▸ PROBLEM DESCRIPTION
Could you give back every record below exactly, leaving out the pictures?

*** Block opens ***

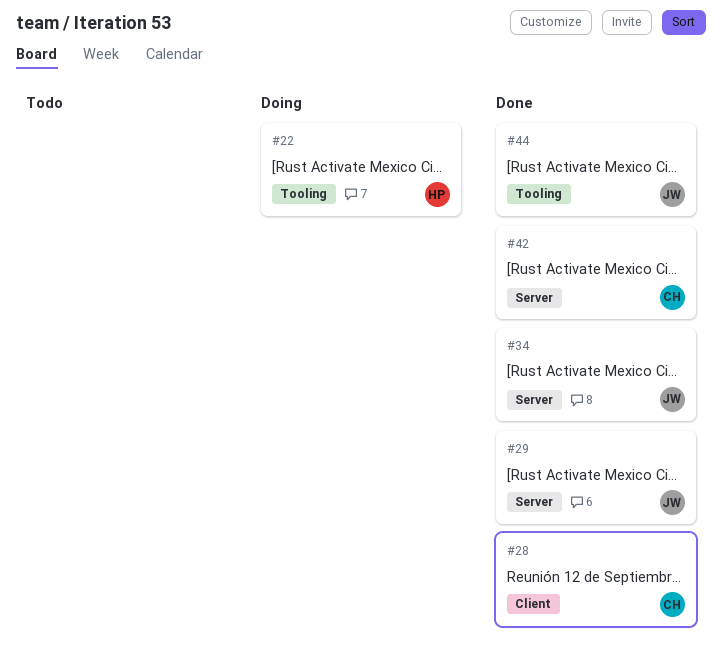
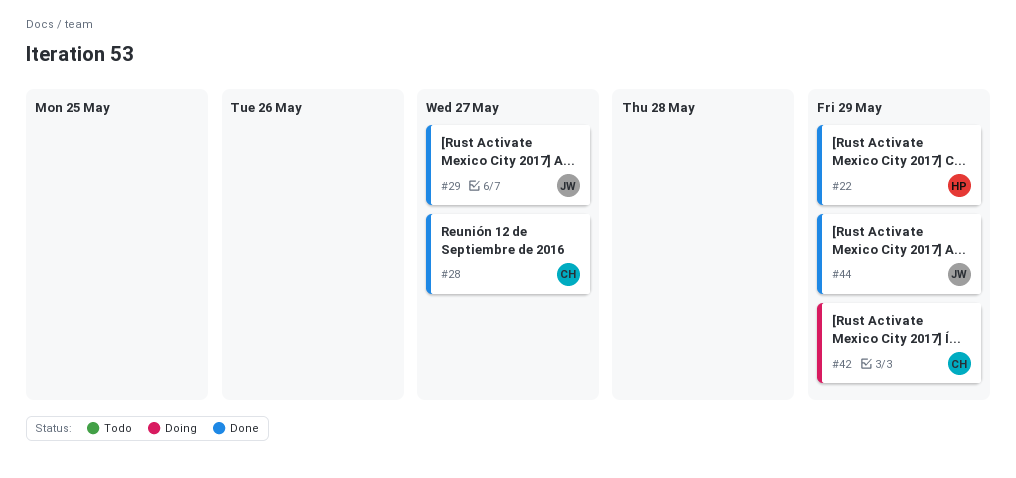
#22, status: Doing -> Done
#34: present -> none
#42, status: Done -> Doing

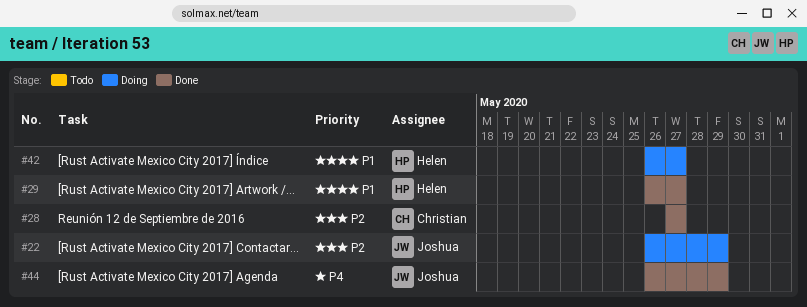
#22, status: Done -> Doing
#22, owner: Helen -> Joshua
#29, owner: Joshua -> Helen
#42, owner: Christian -> Helen
#42, due: May 29 -> May 27

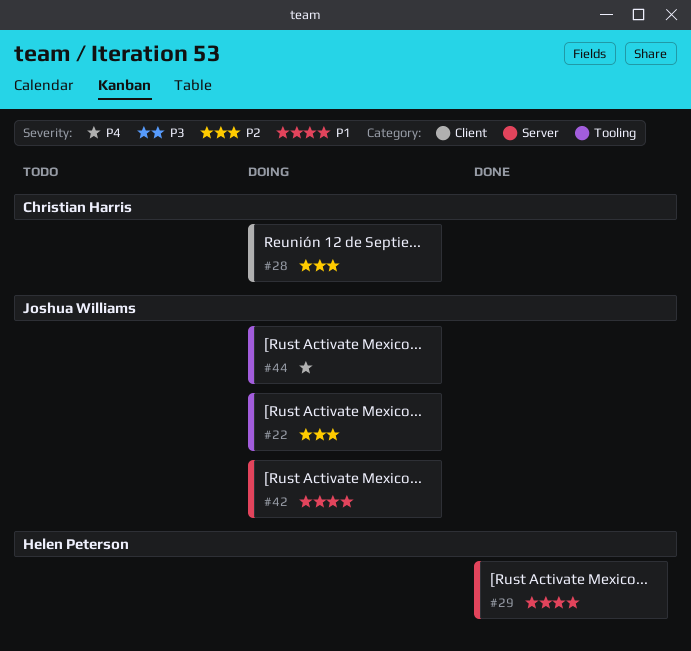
#28, status: Done -> Doing
#42, owner: Helen Peterson -> Joshua Williams
#44, status: Done -> Doing

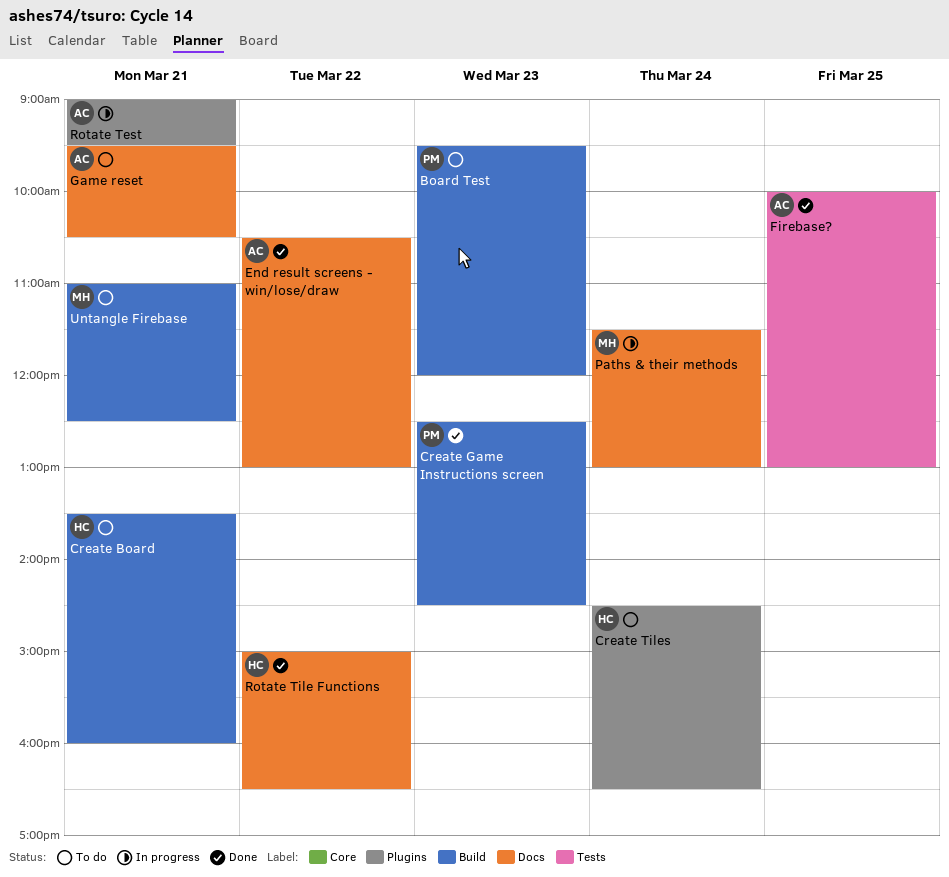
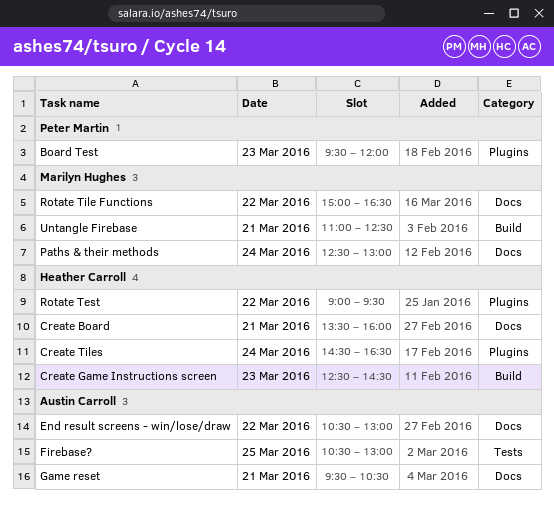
Board Test, label: Build -> Plugins
Create Board, label: Build -> Docs
Create Game Instructions screen, owner: Peter Martin -> Heather Carroll
Firebase?, begins: 10:00 -> 10:30
Paths & their methods, begins: 11:30 -> 12:30
Rotate Test, owner: Austin Carroll -> Heather Carroll
Rotate Test, day: Mar 21 -> Mar 22
Rotate Tile Functions, owner: Heather Carroll -> Marilyn Hughes

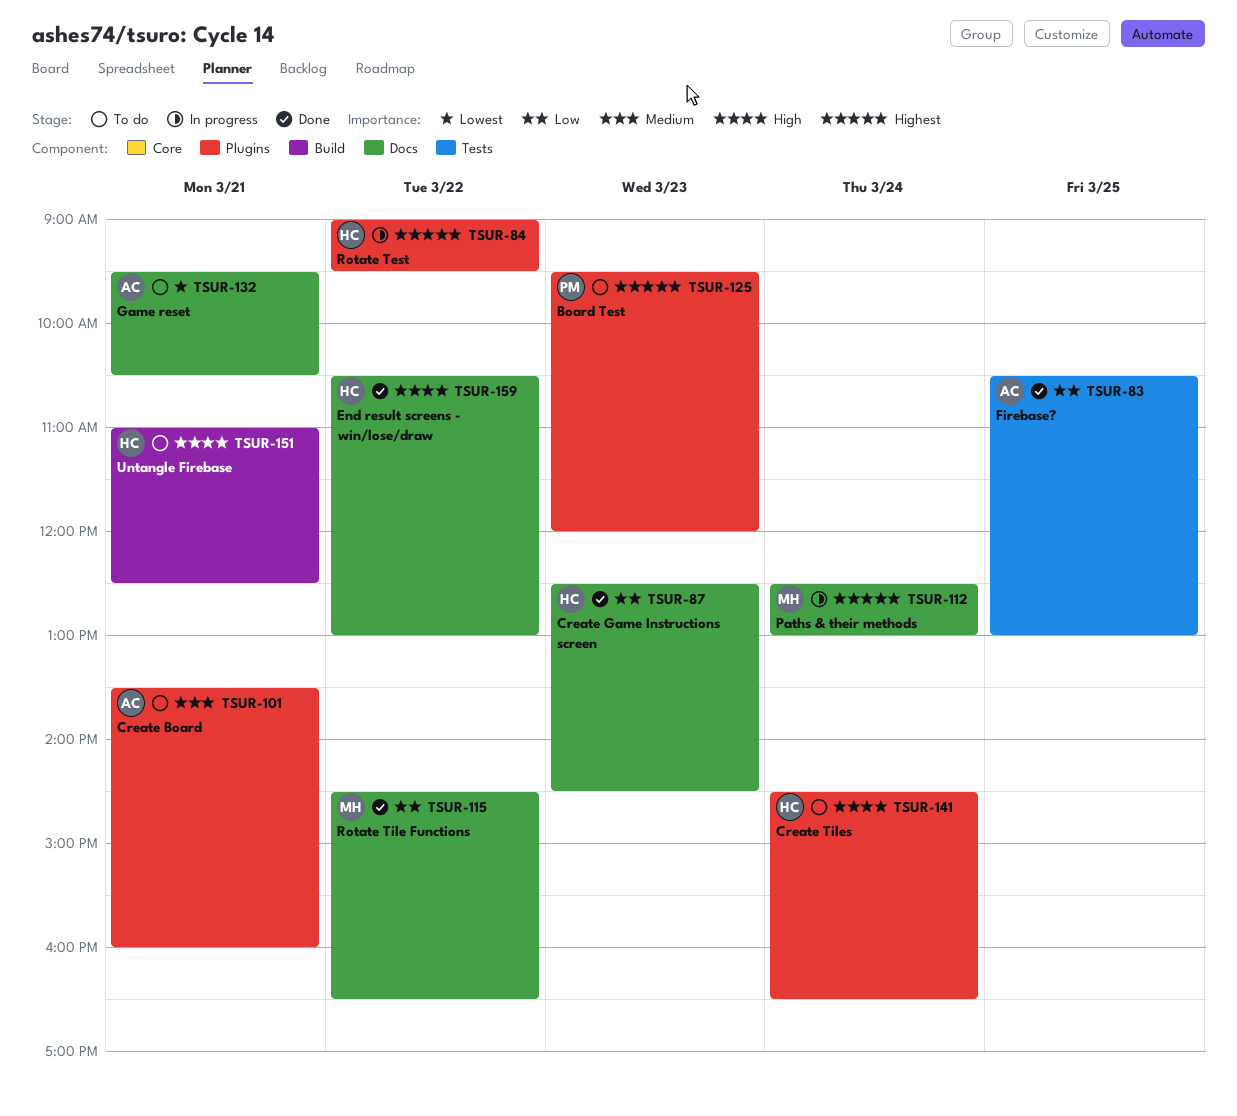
Create Board, owner: Heather Carroll -> Austin Carroll
Create Board, label: Docs -> Plugins
Create Game Instructions screen, label: Build -> Docs
End result screens - win/lose/draw, owner: Austin Carroll -> Heather Carroll
Rotate Tile Functions, begins: 15:00 -> 14:30
Untangle Firebase, owner: Marilyn Hughes -> Heather Carroll

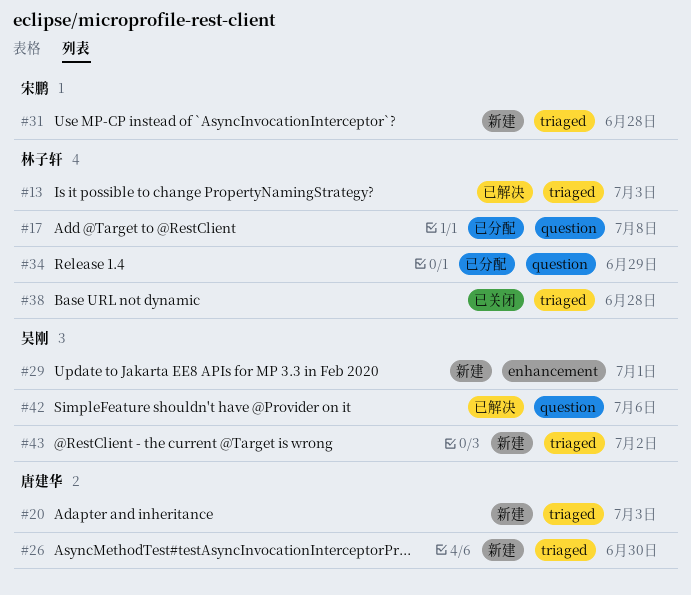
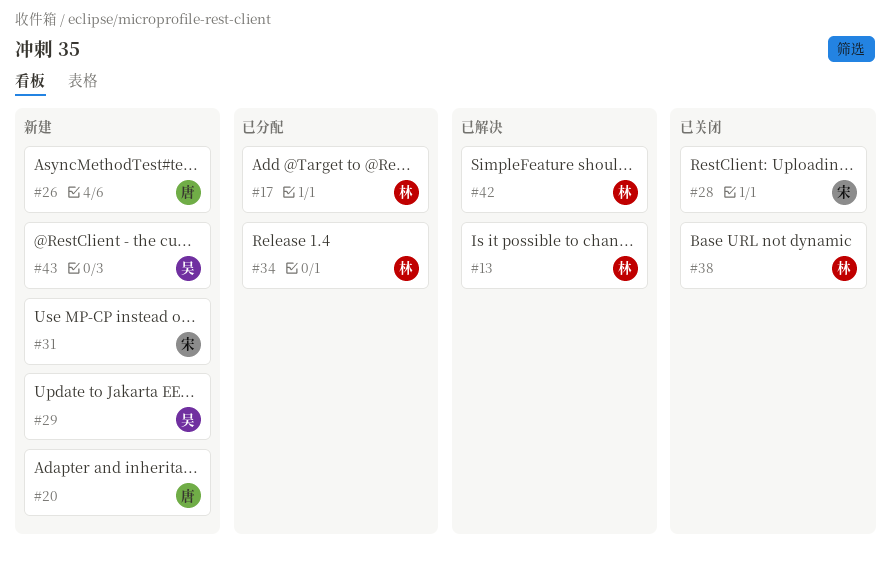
#28: none -> present
#42, owner: 吴刚 -> 林子轩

*** Block closes ***

▸ OUTPUT FOR THIS TASK
#22, status: Doing -> Done
#34: present -> none
#42, status: Done -> Doing

#22, status: Done -> Doing
#22, owner: Helen -> Joshua
#29, owner: Joshua -> Helen
#42, owner: Christian -> Helen
#42, due: May 29 -> May 27

#28, status: Done -> Doing
#42, owner: Helen Peterson -> Joshua Williams
#44, status: Done -> Doing

Board Test, label: Build -> Plugins
Create Board, label: Build -> Docs
Create Game Instructions screen, owner: Peter Martin -> Heather Carroll
Firebase?, begins: 10:00 -> 10:30
Paths & their methods, begins: 11:30 -> 12:30
Rotate Test, owner: Austin Carroll -> Heather Carroll
Rotate Test, day: Mar 21 -> Mar 22
Rotate Tile Functions, owner: Heather Carroll -> Marilyn Hughes

Create Board, owner: Heather Carroll -> Austin Carroll
Create Board, label: Docs -> Plugins
Create Game Instructions screen, label: Build -> Docs
End result screens - win/lose/draw, owner: Austin Carroll -> Heather Carroll
Rotate Tile Functions, begins: 15:00 -> 14:30
Untangle Firebase, owner: Marilyn Hughes -> Heather Carroll

#28: none -> present
#42, owner: 吴刚 -> 林子轩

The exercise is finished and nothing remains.